WINDSOR – Ontario can unleash its economic potential and create new opportunities for local small business owners, if we clear away the “economic deadwood” of the last century like closed tendering – which inhibits competition and stifles job creation, PC Leader Tim Hudak said today.

Hudak made the comments during a tour of EPG Electric, a full-service electrical company, where he discussed his party’s Paths to Prosperity: Flexible Labour Markets white paper. It includes a series of bold new proposals to rebuild Ontario’s economy and create good-paying private sector jobs. Windsor’s unemployment is 9 per cent, well above the provincial average and among the highest in Canada.

“Closed tendering is an outdated practice that limits competition and drives up costs,” Hudak said. “It means qualified professionals, with proven records of delivering projects on time and on budget are banned from bidding on new projects, because they’re either part of nonunion shops or aren’t members of politically favoured unions.”

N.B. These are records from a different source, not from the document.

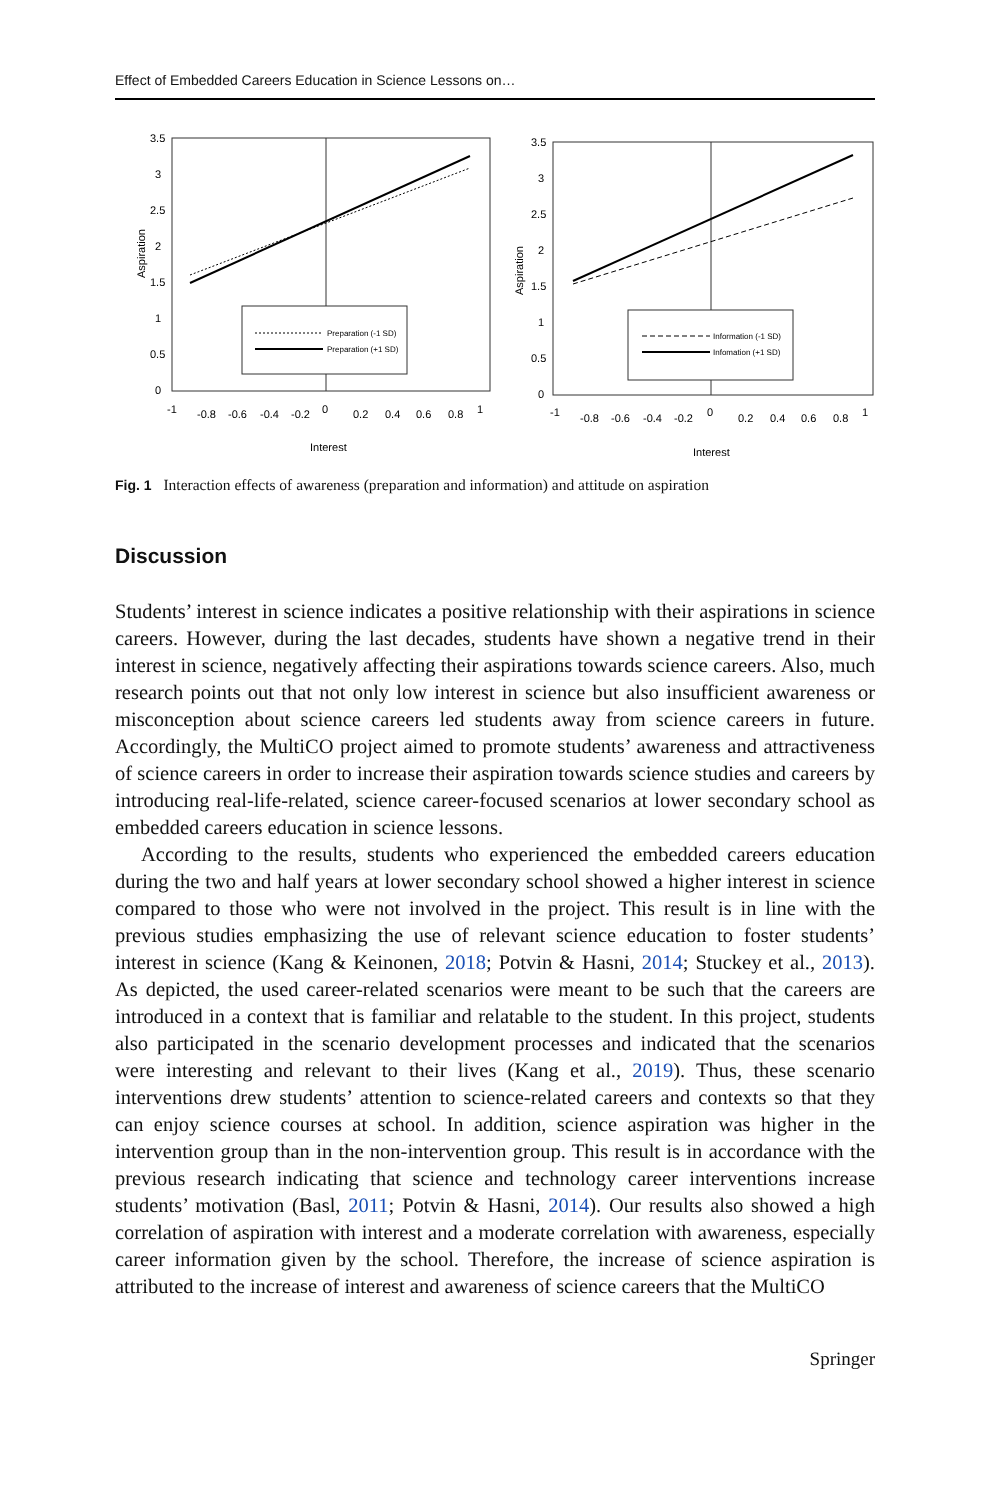Effect of Embedded Careers Education in Science Lessons on…
Aspiration
3.5
3
2.5
2
1.5
1
0.5
0
-1
-0.8
-0.6
-0.4
-0.2
0
0.2
0.4
0.6
0.8
1
Interest
Preparation (-1 SD)
Preparation (+1 SD)
Aspiration
3.5
3
2.5
2
1.5
1
0.5
0
-1
-0.8
-0.6
-0.4
-0.2
0
0.2
0.4
0.6
0.8
1
Interest
Information (-1 SD)
Infomation (+1 SD)
Fig. 1 Interaction effects of awareness (preparation and information) and attitude on aspiration
Discussion
Students’ interest in science indicates a positive relationship with their aspirations in science careers. However, during the last decades, students have shown a negative trend in their interest in science, negatively affecting their aspirations towards science careers. Also, much research points out that not only low interest in science but also insufficient awareness or misconception about science careers led students away from science careers in future. Accordingly, the MultiCO project aimed to promote students’ awareness and attractiveness of science careers in order to increase their aspiration towards science studies and careers by introducing real-life-related, science career-focused scenarios at lower secondary school as embedded careers education in science lessons.
According to the results, students who experienced the embedded careers education during the two and half years at lower secondary school showed a higher interest in science compared to those who were not involved in the project. This result is in line with the previous studies emphasizing the use of relevant science education to foster students’ interest in science (Kang & Keinonen, 2018; Potvin & Hasni, 2014; Stuckey et al., 2013). As depicted, the used career-related scenarios were meant to be such that the careers are introduced in a context that is familiar and relatable to the student. In this project, students also participated in the scenario development processes and indicated that the scenarios were interesting and relevant to their lives (Kang et al., 2019). Thus, these scenario interventions drew students’ attention to science-related careers and contexts so that they can enjoy science courses at school. In addition, science aspiration was higher in the intervention group than in the non-intervention group. This result is in accordance with the previous research indicating that science and technology career interventions increase students’ motivation (Basl, 2011; Potvin & Hasni, 2014). Our results also showed a high correlation of aspiration with interest and a moderate correlation with awareness, especially career information given by the school. Therefore, the increase of science aspiration is attributed to the increase of interest and awareness of science careers that the MultiCO
Springer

As evidence, the Greater Essex County District School Board is taking the Ontario Labour Relations Board to court so it can open construction jobs to competitive bidding. Since 1999 the board has been trying to implement a competitive bidding process and allow all contractors to bid on new job-creating opportunities. Right now companies like EPG Electric operate and pay taxes in the Essex-Windsor area, but are shut out from bidding on Essex school board construction projects. The Essex school board has so far spent $400,000 on legal bills – that’s money that could have been invested in the classroom.

Hudak said, “as a basic principle, all companies should be allowed to bid on government contracts. Closed tendering smothers job creation. It also leads to more expensive infrastructure, which means less of it gets built.” As an example, the Toronto District School Board was rocked by scandal when a lack of competition led to wasteful spending of taxpayers’ money like a bill for a $143 to screw in a pencil sharpener, Hudak noted.

Ontario PC Essex candidate Dave Brister said, “it’s time to replace the antiquated 1940s-era workplace rules with 21st century solutions in places like Windsor and Essex, so we can all compete and win.”

Paths to Prosperity: Flexible Labour Markets also proposes giving an individual worker a choice whether to become or remain a union member, making union leaders more accountable to unionized employees and reforming Ontario’s workplace agencies to encourage job creation. Hudak concluded, “With a more flexible workplace, businesses will have more opportunities to compete and grow, driving up the demand for workers – and wages with them.”